In another aspect the invention provides a manufacturing line for dynamo-electric machine components which is convertible from manufacturing a first batch of components having a first configuration to manufacturing a second batch of components having a second configuration, the line comprising a plurality of processing stations, at least one of which performs a first processing step on first batch components and a second processing step on second batch components, means for conveying the components a synchronously from station to station, means for identifying at least the leading component of the second batch of components being conveyed, and means configured to control the conveying of components from the said one station so that second batch components upon which the second processing step has been performed are conveyed from said one station only when all first batch components have been conveyed from said station.
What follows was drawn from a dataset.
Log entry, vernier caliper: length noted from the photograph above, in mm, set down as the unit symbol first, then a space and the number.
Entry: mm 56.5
The invention may be utilized in preferred form in a manufacturing line capable of producing more than one configuration of the armatures like the type shown in FIG. 1. More particularly, the manufacturing line of this invention is capable of converting itself, automatically to manufacture different armature configurations. The scenario which results from using the line of the invention is that of an armature manufacturing environment producing batches of differently configured armatures, in succession and with a minimum loss in the line""s output of armatures when there is a conversion between the various batches.
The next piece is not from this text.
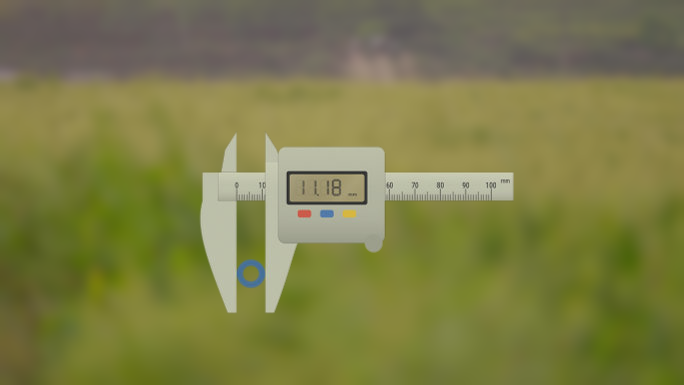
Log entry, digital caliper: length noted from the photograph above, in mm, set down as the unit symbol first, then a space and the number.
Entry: mm 11.18
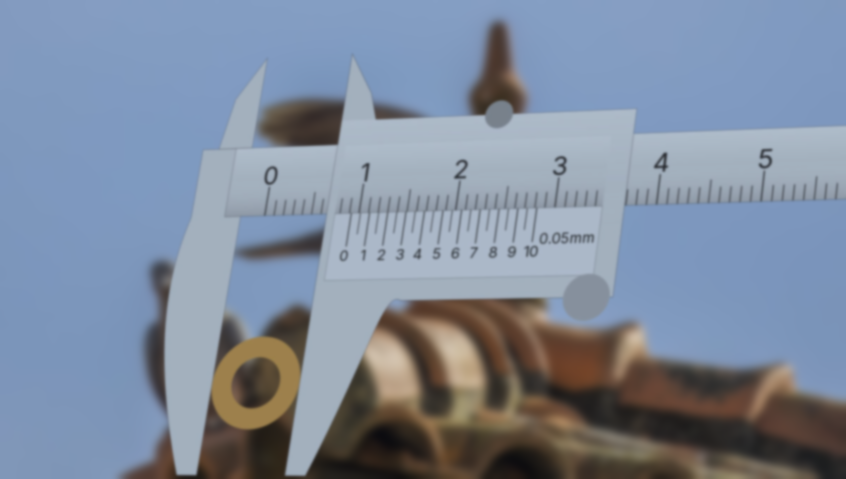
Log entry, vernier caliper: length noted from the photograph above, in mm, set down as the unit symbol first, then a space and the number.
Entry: mm 9.2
The apparatus for manufacturing dynamo-electric machine components according to a first configuration and a second configuration includes an information storage device associated with one of the components for storing information corresponding to one of the first and the second configurations. The apparatus also includes a processing station (e.g., 24) capable of performing a first processing step corresponding to the first configuration and a second processing step corresponding to the second configuration. The processing station is arranged to perform one of the processing steps on the component according to the information stored in the information storage device.
In a preferred embodiment, the processing station has a queue for storing a plurality of components. The processing station may have a first machine and a second machine for performing processing steps on the components. The processing station may also be provided with a transfer device responsive to the information storage device configured to direct the components according to the first configuration to the first machine, and to direct components according to the second configuration to the second machine.
Novel methods for manufacturing dynamo-electric machine components are disclosed, which include providing an information storage device associated with one of the components for storing information corresponding to one of the first and the second configurations, and providing a processing station capable of performing a first processing step corresponding to the first configuration and a second processing step corresponding to the second configuration. The method includes reading the information stored in the information storage device, and performing one of the processing steps on the component corresponding to the configuration information stored in the information storage device.